Collected data ::
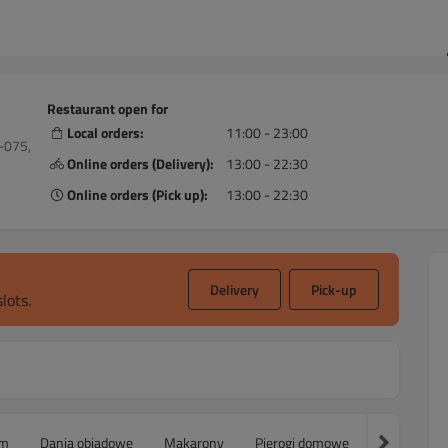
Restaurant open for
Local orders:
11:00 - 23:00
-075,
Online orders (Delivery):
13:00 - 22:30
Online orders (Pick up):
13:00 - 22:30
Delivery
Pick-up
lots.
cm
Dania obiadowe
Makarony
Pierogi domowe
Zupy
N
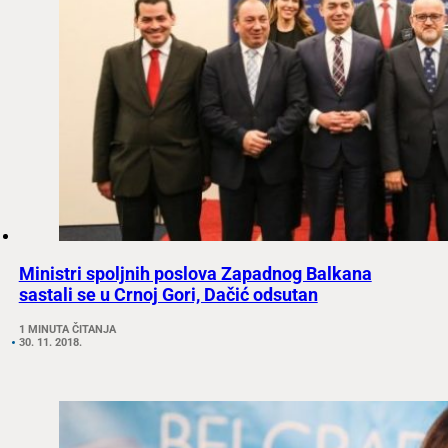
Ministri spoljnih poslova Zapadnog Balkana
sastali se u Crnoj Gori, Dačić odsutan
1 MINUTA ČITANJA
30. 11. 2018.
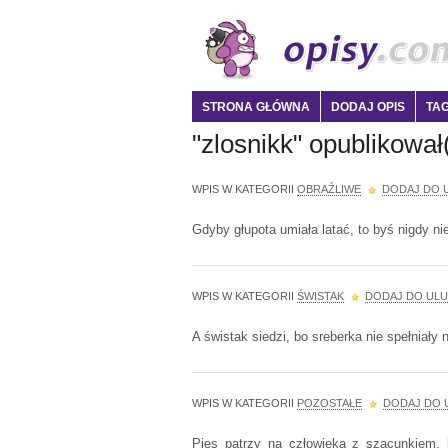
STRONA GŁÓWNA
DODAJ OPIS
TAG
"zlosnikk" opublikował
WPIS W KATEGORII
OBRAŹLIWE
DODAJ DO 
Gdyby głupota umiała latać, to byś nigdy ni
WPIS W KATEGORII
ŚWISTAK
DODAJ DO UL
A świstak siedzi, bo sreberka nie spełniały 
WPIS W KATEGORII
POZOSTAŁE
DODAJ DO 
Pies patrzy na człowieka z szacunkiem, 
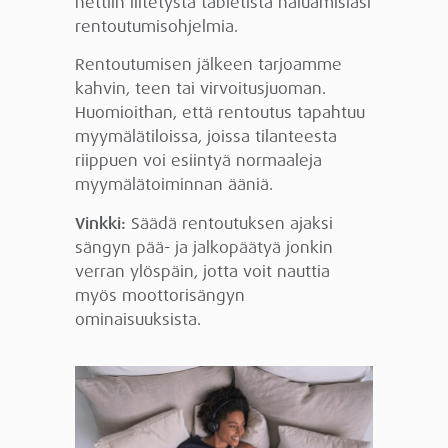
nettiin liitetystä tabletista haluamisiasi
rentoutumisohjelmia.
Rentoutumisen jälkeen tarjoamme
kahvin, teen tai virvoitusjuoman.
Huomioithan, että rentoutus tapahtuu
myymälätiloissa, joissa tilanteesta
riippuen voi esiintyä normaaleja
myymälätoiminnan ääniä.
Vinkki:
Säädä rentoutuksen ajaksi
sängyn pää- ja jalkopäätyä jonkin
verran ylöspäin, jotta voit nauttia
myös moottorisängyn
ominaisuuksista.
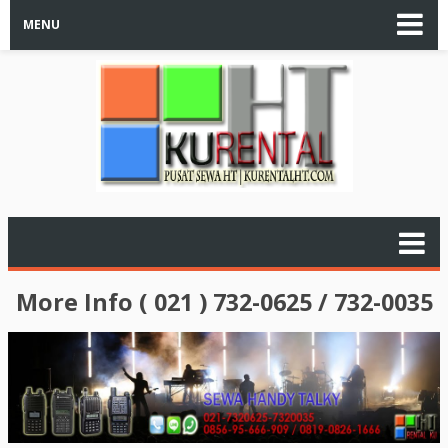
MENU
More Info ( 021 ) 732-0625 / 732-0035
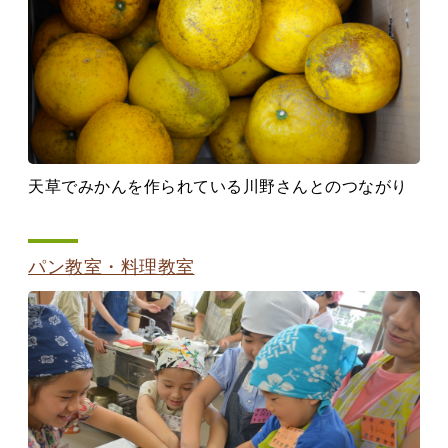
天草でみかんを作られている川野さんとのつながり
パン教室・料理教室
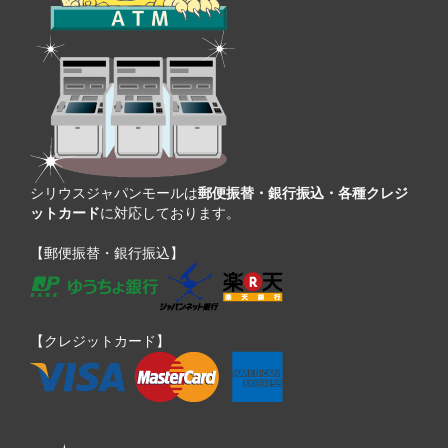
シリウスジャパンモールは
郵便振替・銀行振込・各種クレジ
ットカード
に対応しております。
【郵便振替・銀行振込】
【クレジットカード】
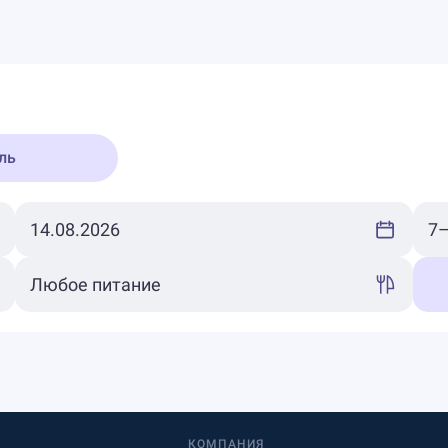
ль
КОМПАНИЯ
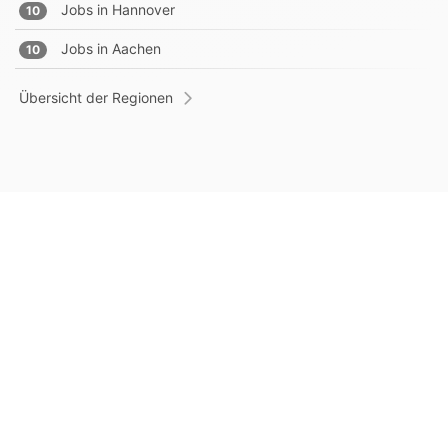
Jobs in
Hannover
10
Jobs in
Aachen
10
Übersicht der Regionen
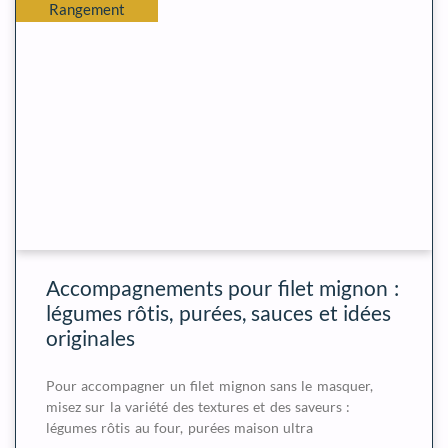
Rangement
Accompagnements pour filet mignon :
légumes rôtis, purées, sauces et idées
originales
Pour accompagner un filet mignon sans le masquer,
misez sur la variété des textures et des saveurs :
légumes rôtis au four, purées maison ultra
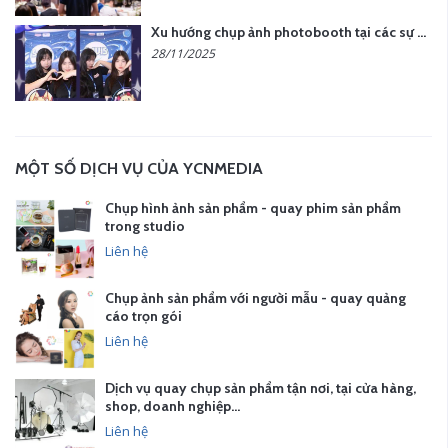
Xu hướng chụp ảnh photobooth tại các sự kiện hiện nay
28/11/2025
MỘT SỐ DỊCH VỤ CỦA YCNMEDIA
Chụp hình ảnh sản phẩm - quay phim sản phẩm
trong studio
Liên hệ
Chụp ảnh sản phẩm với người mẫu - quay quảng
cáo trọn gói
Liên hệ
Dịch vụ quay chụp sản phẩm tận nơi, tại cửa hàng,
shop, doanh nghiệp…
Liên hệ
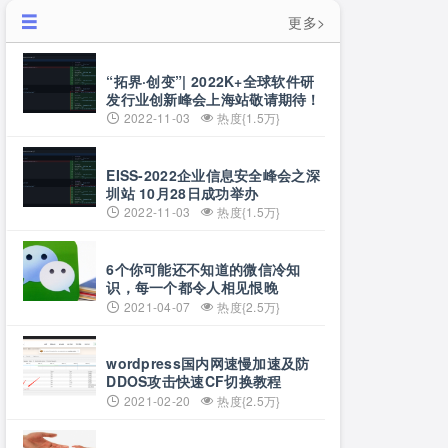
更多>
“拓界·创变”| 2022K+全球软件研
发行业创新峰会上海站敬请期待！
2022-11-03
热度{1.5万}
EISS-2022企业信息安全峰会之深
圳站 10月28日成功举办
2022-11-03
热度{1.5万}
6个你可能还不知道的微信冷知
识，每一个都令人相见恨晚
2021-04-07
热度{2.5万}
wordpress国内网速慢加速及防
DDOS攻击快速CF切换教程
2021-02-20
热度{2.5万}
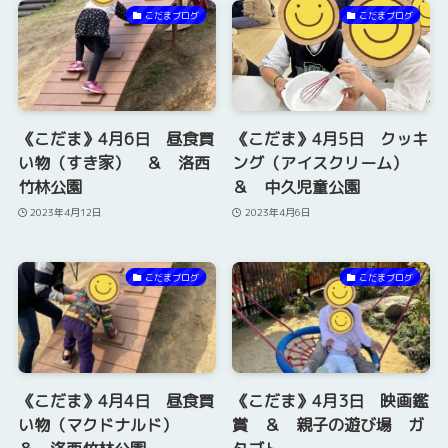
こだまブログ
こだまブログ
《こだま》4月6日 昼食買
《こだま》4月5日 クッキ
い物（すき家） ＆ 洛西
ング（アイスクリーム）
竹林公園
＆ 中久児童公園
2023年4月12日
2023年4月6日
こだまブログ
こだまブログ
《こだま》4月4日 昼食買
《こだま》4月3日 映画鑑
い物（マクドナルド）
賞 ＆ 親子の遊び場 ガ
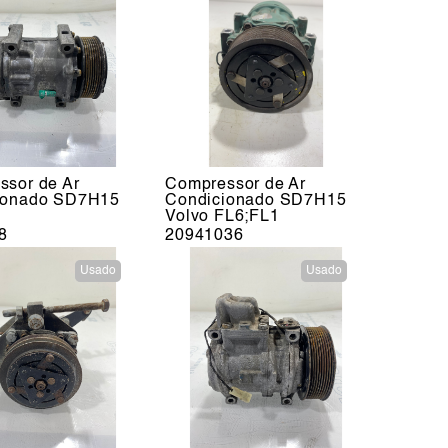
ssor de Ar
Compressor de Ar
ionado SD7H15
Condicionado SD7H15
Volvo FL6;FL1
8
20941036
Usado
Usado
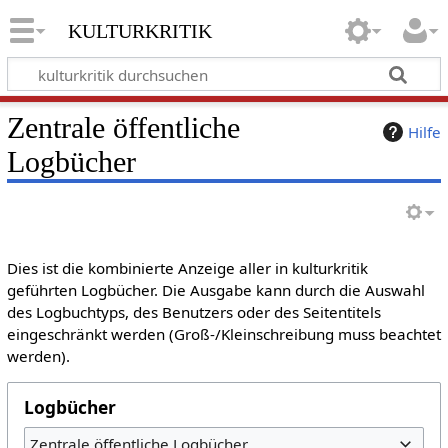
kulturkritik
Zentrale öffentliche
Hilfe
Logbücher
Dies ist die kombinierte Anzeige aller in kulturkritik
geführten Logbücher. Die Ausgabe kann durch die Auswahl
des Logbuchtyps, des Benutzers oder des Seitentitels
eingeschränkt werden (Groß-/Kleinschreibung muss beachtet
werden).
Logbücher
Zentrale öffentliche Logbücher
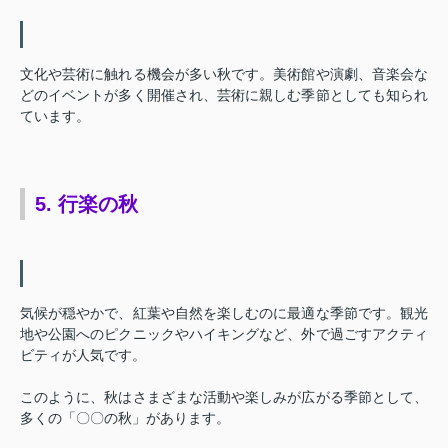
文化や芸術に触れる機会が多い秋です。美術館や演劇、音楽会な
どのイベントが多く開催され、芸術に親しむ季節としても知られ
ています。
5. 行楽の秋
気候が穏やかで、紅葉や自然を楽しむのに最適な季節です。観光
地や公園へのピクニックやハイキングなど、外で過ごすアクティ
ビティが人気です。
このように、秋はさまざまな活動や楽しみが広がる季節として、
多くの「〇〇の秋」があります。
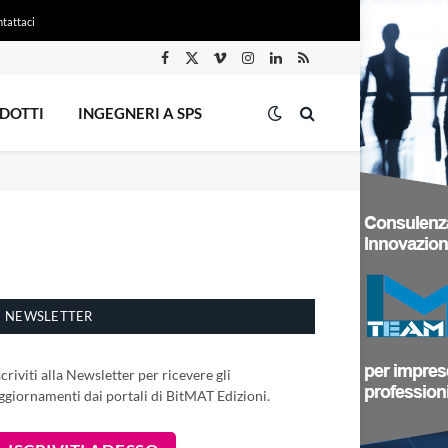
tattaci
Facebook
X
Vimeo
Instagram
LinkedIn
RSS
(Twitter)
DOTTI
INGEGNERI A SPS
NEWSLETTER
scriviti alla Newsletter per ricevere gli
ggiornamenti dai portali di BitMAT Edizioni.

The problem ::
Across the records above, count each line that holds the word "kulturkritik" and give only the resulting number.

Task output ::
2